# Lange 6302K Performance



## Morso1bo (Apr 3, 2011)

I have the new Lange up and running and have been burning at a chimney temp of 200 for its final day of break in.  It does let smoke into the room when you open the door, less so when the fire is stronger.  It also let a giant puff of smoke out through the air intake at one point.  The draft does not seem as strong as the old Morso, and the logs seem to be burning from back to front (like it is getting air from the back of the stove) unlike from front to back like it should be.  Just wondering if any one out there can help me feel more at ease about this new stove.  
Thanks


----------



## pen (Apr 3, 2011)

I don't know enough about the operation of that stove to know where the air inlets are.  But I can say if I do a small fire in my 30 on a cold stove I had better keep the door closed.  But once that chimney is in the 350+ range (as measured 18 inches up surface temp) Not a wisp comes out regardless of how I open the door, set the air, etc.

I think you need to let that baby burn down a small load of wood then load her up on the hot coals.  I bet you will see a world of difference.

Out of curiousity, what kind of chimney is this running into?  Also, I assume the wood is very well seasoned?

pen


----------



## begreen (Apr 4, 2011)

It's going to take a season of burning to really learn this stove. Unfortunately this is a lousy time to start learning. Draft is weaker and the amount of heated needed is less. 

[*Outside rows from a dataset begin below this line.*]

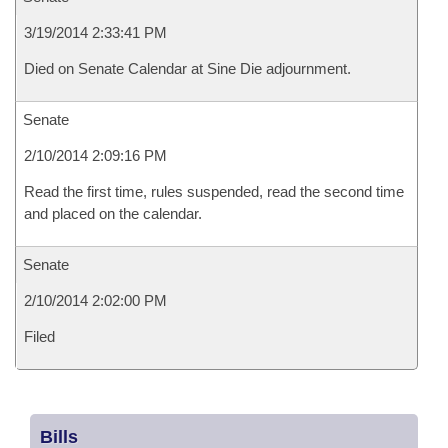
3/19/2014 2:33:41 PM
Died on Senate Calendar at Sine Die adjournment.
Senate
2/10/2014 2:09:16 PM
Read the first time, rules suspended, read the second time
and placed on the calendar.
Senate
2/10/2014 2:02:00 PM
Filed
Bills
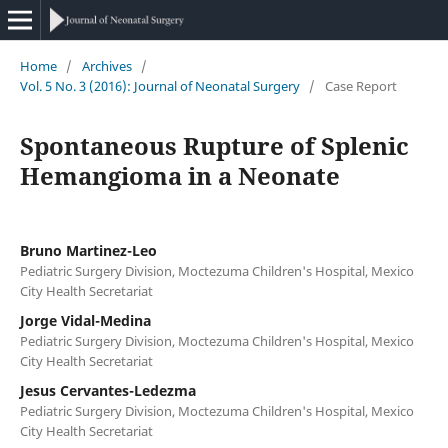
Home
/
Archives
/
Vol. 5 No. 3 (2016): Journal of Neonatal Surgery
/
Case Report
Spontaneous Rupture of Splenic
Hemangioma in a Neonate
Bruno Martinez-Leo
Pediatric Surgery Division, Moctezuma Children's Hospital, Mexico
City Health Secretariat
Jorge Vidal-Medina
Pediatric Surgery Division, Moctezuma Children's Hospital, Mexico
City Health Secretariat
Jesus Cervantes-Ledezma
Pediatric Surgery Division, Moctezuma Children's Hospital, Mexico
City Health Secretariat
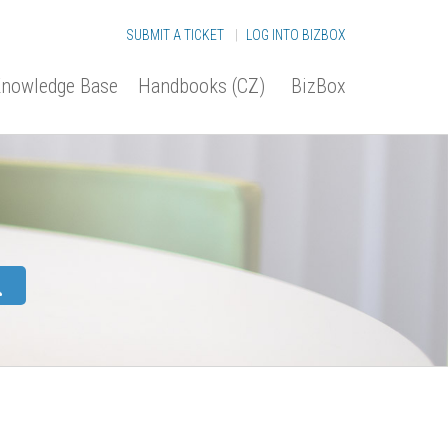
SUBMIT A TICKET
|
LOG INTO BIZBOX
nowledge Base
Handbooks (CZ)
BizBox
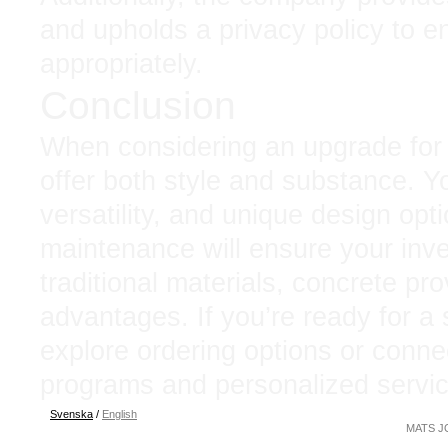
and upholds a privacy policy to e
appropriately.
Conclusion
When considering an upgrade for 
offer both style and substance. You
versatility, and unique design opti
maintenance will ensure your inv
traditional materials, concrete pr
advantages. If you’re ready for a
explore ordering options or conne
programs and personalized servic
Svenska
/
English
MATS JO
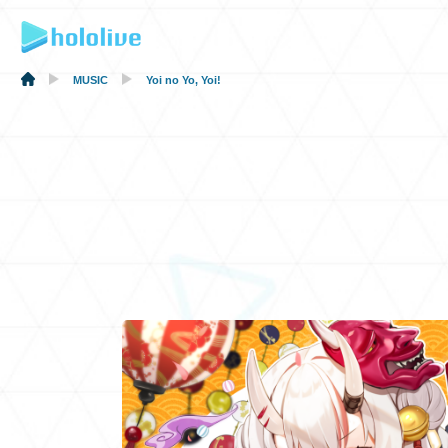
MUSIC
Yoi no Yo, Yoi!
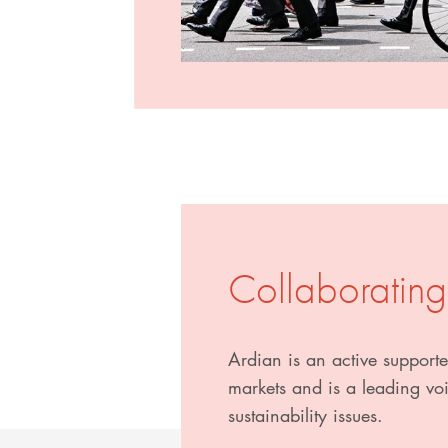
Collaborating
Ardian is an active supporter
markets and is a leading voic
sustainability issues.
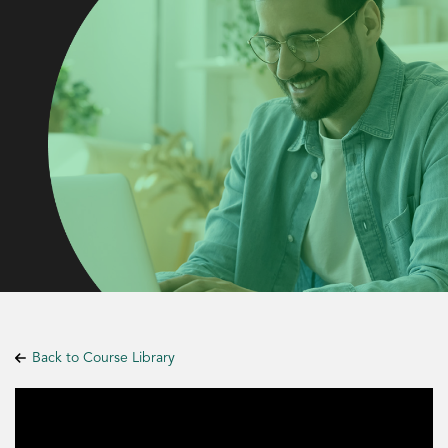
Back to Course Library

How are you operating the air controls. It sounds like you had a puff back from shutting down the air too soon. Let the stove really warm up before closing down the lower air supply all the way.


----------



## Morso1bo (Apr 4, 2011)

Thanks for your input. As the fire got warmer the draft improved greatly. As you know the stove has 2 air control vents. After the puff back I have been using the upper one when I am not around to watch the stove, with the lower one barely cracked and this seems to work well. I am not sure of the proper way to use them. There is a steel channel to funnel the air from both air intakes to the coals of the fire. The upper one is completely shrouded by this which makes me feel safer as I get use to the stove, and the air does end up at the same place at the base of the firebox. I have heard some people say that the bottom intake is only to get the fire roaring, but I am not sure. 
I never realized how different this stove would run since it is similar in design to the morso. However the draft has a much more complicated S path it must take to the chimney, while the Morso was right through the top. As a result this stove seems to throw out more heat than the old one, which will be welcomed come next December. The fire box is also HUGE compared to the old one. I know it will take a while to get to know it and feel as comfortable as I did with the old one. Thanks so much for the input it helped put me at ease!


----------



## Morso1bo (Apr 4, 2011)

By the way the chimney is a story and a half brick chimney with a flexible stainless liner, that is swept several times a season.


----------



## Wood Heat Stoves (Apr 4, 2011)

If you have a flex single wall liner in a masonry chimney with no insulation around it, it's going to take burning a hot fire to heat the liner up enough to establish a good draft. You have to overcome the cooling effect of all that cold masonry when you first light the stove up. The puff of smoke was a back puff that comes from a build up of gases in the stove when there's not enough oxygen to burn them continuously, then they ignite at once causing a little mini explosion. I remember the 2 air controls, upper and lower, on the Lange. My guess would be the lower one would be to get maximum air to the wood for getting a hot fire going. Then shut that one down and control the fire with the upper control. This would let air get to the gases under the baffle plate to help them burn.


----------



## Morso1bo (Apr 4, 2011)

Thanks for in info, the chimney was cold due to not really running the stove as I usually do.


----------



## Freischutz (Apr 4, 2011)

I don't have a Lange but did have an Earth Stove from 1978-2007.  The trick for avoiding smoke when I opened the door was to just crack it open for 10-15 seconds and then open it slowly.


----------



## Morso1bo (Apr 4, 2011)

I am really amazed at how much more heat this stove puts out.  When the stack is at 300 degrees it seems so much warmer than when the Morso was at 350 degrees.  I have a white dishwasher that is 3"6" away from the stove and it seems to get pretty warm.  I am assuming it is going to be fine because it is so far away.  Thanks again for all the help as I adjust to a new stove.


----------